The Company has granted to the Agent an option to increase the size of the Offering by up to 15%, exercisable in whole or in part at any time for a period of 30 days after and including the closing date of the Offering.
The net proceeds from the Offering will be used for the Company’s Phase 2A Montelukast Study and general working capital requirements.
The Company has applied to list the Offered Shares, the Warrants and the Warrant Shares underlying the Units on the TSX Venture Exchange (the "TSXV"). The approval is subject to fulfillment by the Company of customary closing conditions of the TSXV.
The Company intends to file a final short form prospectus (the "Prospectus") in the provinces of British Columbia, Alberta, Manitoba, Ontario and Quebec, as well as an amended registration statement on Form S-1 (the "Registration Statement") with the United States Securities and Exchange Commission (the "SEC") with respect to the Offering today. The Offering is subject to certain customary conditions including, but not limited to, the receipt of all necessary approvals, including the SEC declaring the Registration Statement effective.

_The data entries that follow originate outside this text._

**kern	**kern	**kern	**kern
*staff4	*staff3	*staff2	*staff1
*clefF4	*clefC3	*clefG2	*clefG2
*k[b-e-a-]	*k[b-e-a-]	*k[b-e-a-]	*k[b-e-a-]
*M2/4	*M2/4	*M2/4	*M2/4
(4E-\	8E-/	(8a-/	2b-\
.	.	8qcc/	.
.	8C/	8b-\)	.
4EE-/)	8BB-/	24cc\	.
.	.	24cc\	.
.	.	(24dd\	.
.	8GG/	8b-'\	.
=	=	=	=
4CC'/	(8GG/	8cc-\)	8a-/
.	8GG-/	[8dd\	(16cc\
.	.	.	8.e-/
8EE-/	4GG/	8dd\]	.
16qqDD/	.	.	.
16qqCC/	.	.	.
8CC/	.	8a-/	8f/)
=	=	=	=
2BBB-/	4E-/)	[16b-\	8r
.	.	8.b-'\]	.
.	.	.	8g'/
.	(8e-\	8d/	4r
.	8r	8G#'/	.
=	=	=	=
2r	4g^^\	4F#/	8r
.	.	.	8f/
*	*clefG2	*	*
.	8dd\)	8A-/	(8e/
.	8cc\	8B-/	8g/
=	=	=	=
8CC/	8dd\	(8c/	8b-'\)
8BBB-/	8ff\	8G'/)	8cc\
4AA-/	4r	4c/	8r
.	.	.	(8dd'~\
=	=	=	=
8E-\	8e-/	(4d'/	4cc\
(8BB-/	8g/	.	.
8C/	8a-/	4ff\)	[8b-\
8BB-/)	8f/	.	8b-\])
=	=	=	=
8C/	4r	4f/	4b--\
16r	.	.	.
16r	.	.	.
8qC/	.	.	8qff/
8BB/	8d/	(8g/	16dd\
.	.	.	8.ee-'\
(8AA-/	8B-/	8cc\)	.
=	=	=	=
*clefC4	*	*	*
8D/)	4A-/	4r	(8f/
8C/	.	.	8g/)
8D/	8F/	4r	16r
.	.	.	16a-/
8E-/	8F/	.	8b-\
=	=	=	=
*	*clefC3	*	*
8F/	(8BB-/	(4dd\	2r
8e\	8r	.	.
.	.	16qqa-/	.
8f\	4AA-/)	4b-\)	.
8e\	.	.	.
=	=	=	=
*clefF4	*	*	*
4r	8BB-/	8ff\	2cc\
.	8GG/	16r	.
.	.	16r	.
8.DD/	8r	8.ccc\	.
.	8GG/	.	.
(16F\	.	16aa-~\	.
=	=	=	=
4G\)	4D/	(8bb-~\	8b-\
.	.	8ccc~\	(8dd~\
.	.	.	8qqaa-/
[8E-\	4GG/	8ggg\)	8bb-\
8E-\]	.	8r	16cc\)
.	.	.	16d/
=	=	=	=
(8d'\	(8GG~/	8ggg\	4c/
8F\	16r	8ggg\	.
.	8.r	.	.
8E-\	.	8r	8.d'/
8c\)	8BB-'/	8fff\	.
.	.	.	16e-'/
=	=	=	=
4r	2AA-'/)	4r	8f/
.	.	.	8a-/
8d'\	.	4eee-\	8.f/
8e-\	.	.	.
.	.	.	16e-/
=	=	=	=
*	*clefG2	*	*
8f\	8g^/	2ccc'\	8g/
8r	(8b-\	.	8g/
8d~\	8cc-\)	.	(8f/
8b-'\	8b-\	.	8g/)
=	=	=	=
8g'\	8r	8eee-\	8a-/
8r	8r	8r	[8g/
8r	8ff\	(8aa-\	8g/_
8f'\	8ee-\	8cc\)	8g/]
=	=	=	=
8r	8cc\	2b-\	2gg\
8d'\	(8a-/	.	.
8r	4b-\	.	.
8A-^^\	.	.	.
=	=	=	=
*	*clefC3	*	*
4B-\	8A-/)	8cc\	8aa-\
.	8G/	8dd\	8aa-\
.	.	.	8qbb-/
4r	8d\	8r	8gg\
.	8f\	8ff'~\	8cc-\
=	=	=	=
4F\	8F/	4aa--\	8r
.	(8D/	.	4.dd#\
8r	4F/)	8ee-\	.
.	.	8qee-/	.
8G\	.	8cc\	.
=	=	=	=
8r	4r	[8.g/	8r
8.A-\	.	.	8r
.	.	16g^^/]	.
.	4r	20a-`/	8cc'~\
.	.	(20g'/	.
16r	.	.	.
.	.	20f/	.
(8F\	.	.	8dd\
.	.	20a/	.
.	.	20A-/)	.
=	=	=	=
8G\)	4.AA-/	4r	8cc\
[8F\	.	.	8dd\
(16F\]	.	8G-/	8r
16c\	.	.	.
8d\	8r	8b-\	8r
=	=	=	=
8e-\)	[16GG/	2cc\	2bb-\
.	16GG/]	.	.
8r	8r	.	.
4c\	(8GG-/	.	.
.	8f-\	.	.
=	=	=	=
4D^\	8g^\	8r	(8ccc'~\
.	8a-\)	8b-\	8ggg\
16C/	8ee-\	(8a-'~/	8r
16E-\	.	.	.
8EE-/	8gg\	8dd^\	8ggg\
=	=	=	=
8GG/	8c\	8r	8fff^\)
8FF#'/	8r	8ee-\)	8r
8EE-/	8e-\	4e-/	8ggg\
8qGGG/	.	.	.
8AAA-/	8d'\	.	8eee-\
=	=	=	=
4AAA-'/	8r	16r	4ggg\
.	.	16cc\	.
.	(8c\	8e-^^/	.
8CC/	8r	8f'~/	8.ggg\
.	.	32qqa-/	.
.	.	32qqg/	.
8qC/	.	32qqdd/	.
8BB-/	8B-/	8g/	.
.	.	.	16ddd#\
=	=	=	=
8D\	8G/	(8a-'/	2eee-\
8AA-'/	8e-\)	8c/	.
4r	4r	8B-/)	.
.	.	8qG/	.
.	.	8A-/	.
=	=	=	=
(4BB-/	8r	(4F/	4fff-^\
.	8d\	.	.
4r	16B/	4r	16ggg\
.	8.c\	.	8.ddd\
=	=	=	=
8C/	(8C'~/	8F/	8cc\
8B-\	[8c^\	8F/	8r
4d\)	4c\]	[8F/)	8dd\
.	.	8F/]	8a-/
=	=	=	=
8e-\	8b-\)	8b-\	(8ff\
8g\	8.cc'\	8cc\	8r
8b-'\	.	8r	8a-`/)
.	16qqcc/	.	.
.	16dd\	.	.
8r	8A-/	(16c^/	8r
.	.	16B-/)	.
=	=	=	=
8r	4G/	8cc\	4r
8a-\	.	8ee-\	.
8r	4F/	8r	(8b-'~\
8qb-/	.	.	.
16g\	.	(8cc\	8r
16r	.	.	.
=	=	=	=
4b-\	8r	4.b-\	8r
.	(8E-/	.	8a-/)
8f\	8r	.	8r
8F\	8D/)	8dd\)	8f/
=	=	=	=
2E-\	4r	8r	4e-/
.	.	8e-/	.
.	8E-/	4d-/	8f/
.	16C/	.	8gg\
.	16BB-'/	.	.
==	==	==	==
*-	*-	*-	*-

Before investing, you should read the Prospectus and the Registration Statement, as well as other documents the Company has filed or will file late today with the SEC and the Canadian securities regulators for more complete information about the Company and this Offering. A copy of the Prospectus is available under the Corporation’s profile at www.sedar.com and a copy of the Registration Statement can be obtained from the SEC’s website at www.sec.gov or by request to Echelon Wealth Partners Inc. at [email protected].

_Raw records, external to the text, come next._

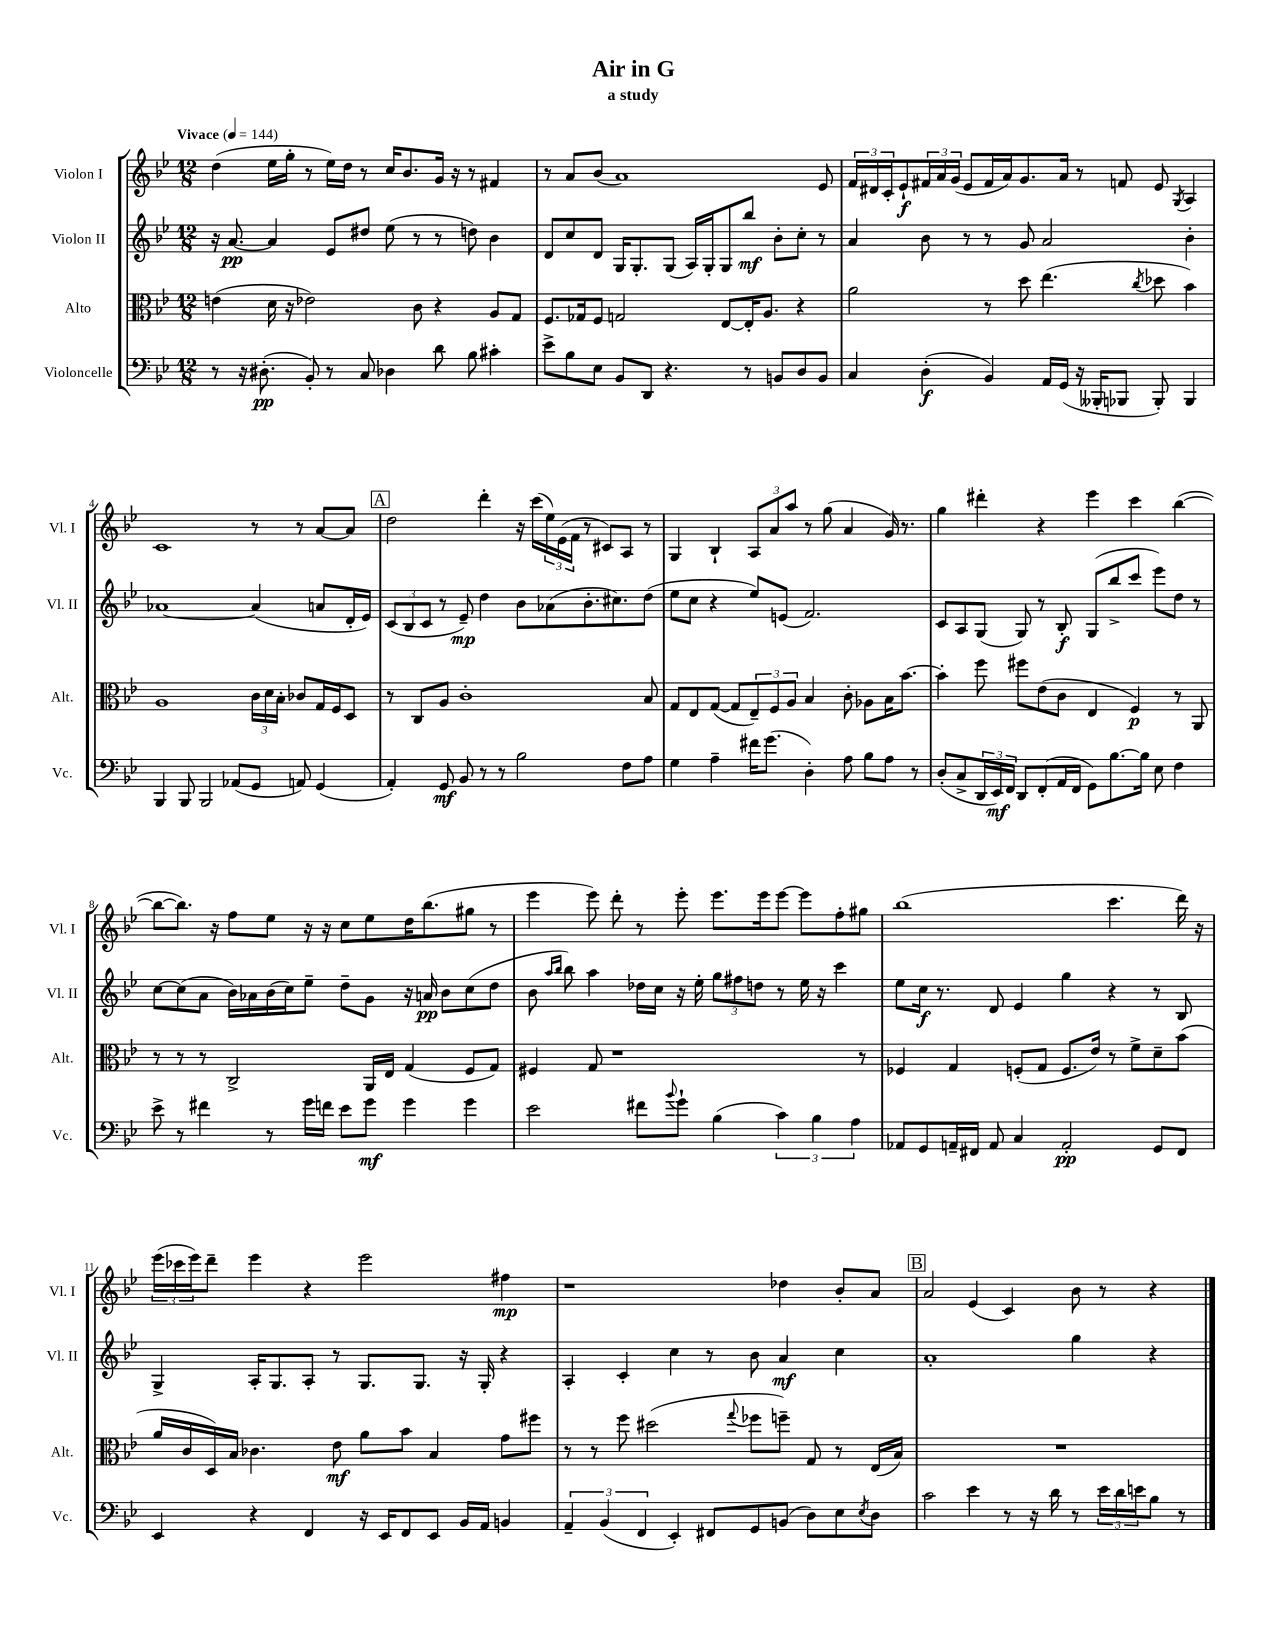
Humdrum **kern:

**kern	**kern	**kern	**kern
*staff4	*staff3	*staff2	*staff1
*clefF4	*clefC3	*clefG2	*clefG2
*k[b-e-]	*k[b-e-]	*k[b-e-]	*k[b-e-]
*M12/8	*M12/8	*M12/8	*M12/8
*MM144	*MM144	*MM144	*MM144
8r	(4e	16r	(4dd
.	.	[8.a	.
16r	.	.	.
(8.D#'	.	.	.
.	16d	4a]	16ee-
.	16r	.	16gg'
8BB-')	2e-)	.	8r
8r	.	8e-	16ee-)
.	.	.	16dd
8C	.	8dd#	8r
4D-	.	(8ee-	16cc
.	.	.	8.b-
.	8c	8r	.
8d	4r	8r	16g
.	.	.	16r
8B-	.	8dd)	8r
4c#'	8A	4b-	4f#
.	8G	.	.
=	=	=	=
8e-^	8.F	8d	8r
8B-	.	8cc	8a
.	16G-	.	.
8E-	8F	8d	(8b-
8BB-	2G	16G	1a)
.	.	8.G'	.
8DD	.	.	.
4.r	.	(8G	.
.	.	16A)	.
.	.	16G'	.
.	[8E-	8G	.
8r	16E-']	8bb-	.
.	8.A	.	.
8BB	.	8b-'	.
8D	4r	8cc'	.
8BB	.	8r	8e-
=	=	=	=
4C	2a	4a	24f
.	.	.	24d#
.	.	.	24c'
.	.	.	8e-`
(4D'	.	8b-	24f#
.	.	.	24a
.	.	.	(24g
.	.	8r	8e-
4BB-)	8r	8r	16f#
.	.	.	16a)
.	8dd	8g	8.g
16AA	(4.ee-	2a	.
(16GG	.	.	16a
16r	.	.	8r
16BBB--'	.	.	.
8BBB-	.	.	8f
.	8qcc	.	.
8BBB-')	8dd-	.	8e-
.	.	.	8qG
4BBB-	4b-)	4b-'	4A
=	=	=	=
4BBB-	1A	[1a-	1c
8BBB-	.	.	.
2BBB-	.	.	.
(8AA-	.	.	.
8GG	24c	(4a-]	8r
.	24d	.	.
.	24B-'	.	.
8AA)	8c-	.	8r
(4GG	16G	8a	[8a
.	16F	.	.
.	8D	16d'	8a]
.	.	16e-)	.
=	=	=	=
4AA')	8r	(12c	2dd
.	.	12B-	.
.	8C	.	.
.	.	12c	.
8GG	8A	8r	.
8BB-	1c'	8e-~)	.
8r	.	4dd	4ddd'
8r	.	.	.
2B-	.	8b-	16r
.	.	.	(16ccc
.	.	(8a-	24ee-)
.	.	.	(24e-
.	.	.	24f
.	.	8.b-'	8r
.	.	.	8c#)
.	.	8.cc#)	.
8F	.	.	8A
8A	8B-	(8dd	8r
=	=	=	=
4G	8G	8ee-	4G
.	8E-	8cc	.
4A~	([8G	4r	4B-`
.	8G]	.	.
16f#	12E-~)	8ee-)	12A
(8.g	.	.	.
.	12F	.	12a
.	.	(8e	.
.	12A	.	12aa
4D')	4B-	2.f)	8r
.	.	.	(8gg
8A	8c'	.	4a
8B-	8A-	.	.
8A	16B-	.	16g)
.	[8.b-	.	8.r
8r	.	.	.
=	=	=	=
(8D'	4b-']	8c	4gg
8C^	.	8A	.
24DD	8ff	(8G	4ddd#'
24EE-)	.	.	.
24FF	.	.	.
8DD	8ff#	8G)	.
(8FF'	(8e-	8r	4r
16AA	8c	8B-'	.
16FF	.	.	.
8GG)	4E-	(8G	4eee-
[8.B-	.	8bb-^	.
.	4F)	8ccc	4ccc
16B-]	.	.	.
8E-	.	8eee-)	.
4F	8r	8dd	([4bb-
.	8AA	8r	.
=	=	=	=
8e-^	8r	[8cc	8bb-_
8r	8r	(8cc]	8.bb-])
4f#	8r	8a	.
.	.	.	16r
.	2C^	16b-)	8ff
.	.	16a-	.
8r	.	(16b-	8ee-
.	.	16cc)	.
16g	.	8ee-~	16r
16f	.	.	16r
8e-	.	8dd~	8cc
8g	16AA	8g	8ee-
.	16E-	.	.
4g	(4G	16r	16dd
.	.	16a	(8.bb-
.	.	8b-	.
4g	8F	(8cc	8gg#
.	8G)	8dd	8r
=	=	=	=
2e-	4F#	8b-	4eee-
.	.	16qqaa	.
.	.	16qqbb-	.
.	.	8bb-)	.
.	8G	4aa	8eee-)
.	1r	.	8ddd'
8f#	.	16dd-	8r
.	.	16cc	.
8qqb-	.	.	.
8g`	.	16r	8eee-'
.	.	16ee-'	.
(4B-	.	12gg	8.eee-
.	.	12ff#	.
.	.	12dd	.
.	.	.	16eee-
6c)	.	8r	[8eee-
.	.	16ee-	8eee-]
6B-	.	.	.
.	.	16r	.
.	.	4ccc	8ff'
6A	.	.	.
.	8r	.	8gg#
=	=	=	=
8AA-	4F-	8ee-	(1bb-
8GG	.	16cc	.
.	.	8.r	.
16AA~	4G	.	.
16FF#	.	.	.
8AA	.	8d	.
4C	(8F'	4e-	.
.	8G	.	.
2AA'	8.F	4gg	.
.	16e-)	.	.
.	8r	4r	4.ccc
.	8f^	.	.
8GG	8d~	8r	.
8FF#	(8b-	8B-	16ddd)
.	.	.	16r
=	=	=	=
4EE-	16a	4G^	(24eee-
.	.	.	24ccc-
.	16c	.	.
.	.	.	24eee-)
.	16D)	.	8ddd~
.	16B-	.	.
4r	4.c-	16A'	4eee-
.	.	8.G	.
4FF	.	8A'	4r
.	8e-	8r	.
16r	8a	8.G	2eee-
16EE-	.	.	.
8FF	8b-	.	.
.	.	8.G	.
8EE-	4B-	.	.
16BB-	.	16r	.
16AA	.	16G'	.
4BB	8g	4r	4ff#
.	8ff#	.	.
=	=	=	=
6AA~	8r	4A'	1r
.	8r	.	.
(6BB-	.	.	.
.	8ff	4c'	.
6FF	.	.	.
.	(2dd#	.	.
4EE-')	.	4cc	.
8FF#	.	8r	.
.	8qqgg	.	.
8GG	8ff-	8b-	.
(8BB	8ff~)	4a	4dd-
8D)	8G	.	.
8E-	8r	4cc	8b-'
8qE-	.	.	.
8D	(16E-	.	8a
.	16B-)	.	.
=	=	=	=
2c	1.r	1a'	2a
4e-	.	.	(4e-
8r	.	.	4c)
16r	.	.	.
16d	.	.	.
8r	.	4gg	8b-
24e-	.	.	8r
24d	.	.	.
24e	.	.	.
8B-	.	4r	4r
8r	.	.	.
==	==	==	==
*-	*-	*-	*-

A registration statement relating to these securities has been filed with the SEC but has not yet become effective. These securities may not be sold nor may offers to buy be accepted prior to the time the registration statement becomes effective. No offer to buy the securities can be accepted and no part of the purchase price can be received until the registration statement has become effective, and any such offer may be withdrawn or revoked, without obligation or commitment of any kind, at any time prior to notice of its acceptance given after the effective date.